The presented case is paradigmatic of the complex interplay of risk factors that can lead to thrombosis in a haematological patient experiencing COVID-19. It also raises questions on how to properly manage eltrombopag and anti-coagulation in such an uncharted territory. Regarding eltrombopag, manufacturer’s brochure advises a dose reduction or interruption in case of thrombocytosis (i.e. PLT > 250 × 103 /μL) (https://www.ema.europa.eu/en/documents/product-information/revolade-epar-product-information_en.pdf), whilst no advice is given in case of thrombosis. The risk-benefit ratio of discontinuing eltrombopag should be weighed on a case-by-case basis, considering PLT count stability, risk of rebound thrombocytopenia and consequent probability of bleeding. In addition, no clear-cut indications are provided by the recently published guidelines for ITP [6].

Similarly, there is lack of guidance on how to manage eltrombopag during COVID-19 infection, which is a recognized thrombophilic condition. In ITP, published guidelines do not advise eltrombopag discontinuation and suggest prophylactic heparin in hospitalized patients with permissive PLT values [7, 8]. In our case, eltrombopag was interrupted after diagnosis of pulmonary embolism; nonetheless, the patient maintained stable and safe PLT counts.
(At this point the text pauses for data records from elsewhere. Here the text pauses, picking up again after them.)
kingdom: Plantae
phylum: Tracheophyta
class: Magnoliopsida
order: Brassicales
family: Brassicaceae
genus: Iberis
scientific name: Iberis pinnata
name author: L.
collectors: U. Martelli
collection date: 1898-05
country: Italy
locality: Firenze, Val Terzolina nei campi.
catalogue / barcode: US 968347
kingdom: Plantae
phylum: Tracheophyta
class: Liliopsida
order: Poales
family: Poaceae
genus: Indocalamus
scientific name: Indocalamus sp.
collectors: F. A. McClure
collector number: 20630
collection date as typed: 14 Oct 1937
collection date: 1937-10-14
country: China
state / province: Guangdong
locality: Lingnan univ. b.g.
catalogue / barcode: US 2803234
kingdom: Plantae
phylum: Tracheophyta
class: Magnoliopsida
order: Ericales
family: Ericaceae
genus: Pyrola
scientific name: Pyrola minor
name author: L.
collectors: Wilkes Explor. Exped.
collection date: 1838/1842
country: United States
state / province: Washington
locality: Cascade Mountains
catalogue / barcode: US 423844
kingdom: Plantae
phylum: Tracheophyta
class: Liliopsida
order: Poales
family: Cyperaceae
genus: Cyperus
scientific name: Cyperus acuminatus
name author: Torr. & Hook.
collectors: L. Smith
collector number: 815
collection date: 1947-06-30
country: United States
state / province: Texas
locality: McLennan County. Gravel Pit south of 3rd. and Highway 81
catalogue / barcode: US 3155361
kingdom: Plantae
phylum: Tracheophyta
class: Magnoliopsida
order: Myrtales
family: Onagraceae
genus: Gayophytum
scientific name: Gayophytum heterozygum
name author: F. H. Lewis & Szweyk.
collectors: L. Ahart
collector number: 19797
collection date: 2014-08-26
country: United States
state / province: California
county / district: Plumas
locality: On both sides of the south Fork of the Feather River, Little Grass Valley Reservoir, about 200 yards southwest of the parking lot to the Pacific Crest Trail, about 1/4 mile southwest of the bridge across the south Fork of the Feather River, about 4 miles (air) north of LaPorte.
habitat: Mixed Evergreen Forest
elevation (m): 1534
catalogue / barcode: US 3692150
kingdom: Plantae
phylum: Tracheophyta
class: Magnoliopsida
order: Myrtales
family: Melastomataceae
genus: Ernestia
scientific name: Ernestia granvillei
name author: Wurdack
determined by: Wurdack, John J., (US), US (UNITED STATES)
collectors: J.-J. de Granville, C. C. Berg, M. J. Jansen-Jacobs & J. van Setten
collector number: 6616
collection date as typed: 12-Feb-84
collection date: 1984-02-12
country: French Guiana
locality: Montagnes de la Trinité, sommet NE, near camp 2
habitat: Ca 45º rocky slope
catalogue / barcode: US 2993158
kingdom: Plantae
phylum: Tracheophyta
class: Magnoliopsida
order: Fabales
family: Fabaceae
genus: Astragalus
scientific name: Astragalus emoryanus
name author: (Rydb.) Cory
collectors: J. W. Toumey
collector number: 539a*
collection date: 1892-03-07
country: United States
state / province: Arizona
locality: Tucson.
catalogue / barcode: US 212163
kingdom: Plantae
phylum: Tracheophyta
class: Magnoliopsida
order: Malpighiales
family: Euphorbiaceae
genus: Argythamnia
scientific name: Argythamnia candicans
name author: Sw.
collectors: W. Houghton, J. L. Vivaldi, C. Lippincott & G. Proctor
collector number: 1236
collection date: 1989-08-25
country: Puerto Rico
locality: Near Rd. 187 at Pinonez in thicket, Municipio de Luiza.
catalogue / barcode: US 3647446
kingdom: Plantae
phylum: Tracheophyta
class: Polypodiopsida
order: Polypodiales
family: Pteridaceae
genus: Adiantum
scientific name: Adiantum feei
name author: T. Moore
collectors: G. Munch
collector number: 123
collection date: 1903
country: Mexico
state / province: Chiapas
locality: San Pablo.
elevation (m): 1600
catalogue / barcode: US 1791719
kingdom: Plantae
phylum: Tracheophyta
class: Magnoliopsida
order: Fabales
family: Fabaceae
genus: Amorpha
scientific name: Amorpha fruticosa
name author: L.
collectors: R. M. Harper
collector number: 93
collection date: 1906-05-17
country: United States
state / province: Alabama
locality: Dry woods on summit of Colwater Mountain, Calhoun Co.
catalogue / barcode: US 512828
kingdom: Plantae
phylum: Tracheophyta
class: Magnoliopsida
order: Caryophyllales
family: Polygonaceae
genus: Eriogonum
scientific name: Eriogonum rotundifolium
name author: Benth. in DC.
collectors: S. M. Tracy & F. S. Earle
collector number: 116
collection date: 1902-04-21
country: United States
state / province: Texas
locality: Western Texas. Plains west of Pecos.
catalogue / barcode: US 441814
Another open question is the role of complement inhibition in preventing thrombosis in patients with large PNH clones, yet without ongoing haemolysis [9]. In our case, the presence of a large PNH clone, together with the occurrence of a thrombotic event, may have warranted the initiation of life-long complement inhibition. However, the patient had neither evidence of anaemia nor of significant haemolysis, except a mild LDH elevation, possibly confounded by severe COVID-19 pneumonia. Therefore, the specific contribution of haemolytic PNH to thrombosis was questionable. Additionally, considering timing and site (pulmonary arteries), the thrombotic event was considered as triggered by COVID-19, hence by a transient cause, and the decision to start complement inhibition was deferred. Beyond the specific case, it should be noted that a clear reduction of thrombotic risk in PNH has been demonstrated only by anti-complement treatment [10], while the role of primary thromboprophylaxis is still controversial [11, 12].

A further consideration is that, in our patient, thromboembolism was not prevented by the therapeutic doses of edoxaban, which was in fact replaced by fondaparinux. In this respect, a question arises as whether PNH patients who are therapeutically anticoagulated or are receiving thromboprophylaxis with a DOAC should be switched to therapeutic heparinoids during COVID-19 infection, before they develop overt thrombosis. This approach should be considered, particularly in patients requiring hospital admission, and may be supported by the putative anti-inflammatory role of heparinoids [13], which may be relevant for COVID-19 related thromboinflammation. As a matter of fact, patients with COVID-19 who required hospital admission had better outcomes if started on therapeutic heparins [14], which were also shown to interfere with SARS-CoV-2 infection [15], while no similar evidence is available for DOACs. Additionally, heparinoids may also exert a modulatory effect on complement cascade, supporting their use in PNH-related thrombosis. Poor evidence exists in this setting about the efficacy of DOACs [16,17,18], that also proved inferior in patients with anti-phospholipid syndrome [19, 20].

In conclusion, our case highlights that the management of thrombosis in patients with several predisposing conditions (large PNH clone, eltrombopag, COVID-19) is challenging. It also advocates for future studies to clarify the role of DOACs in subjects with multiple risk factors, including PNH.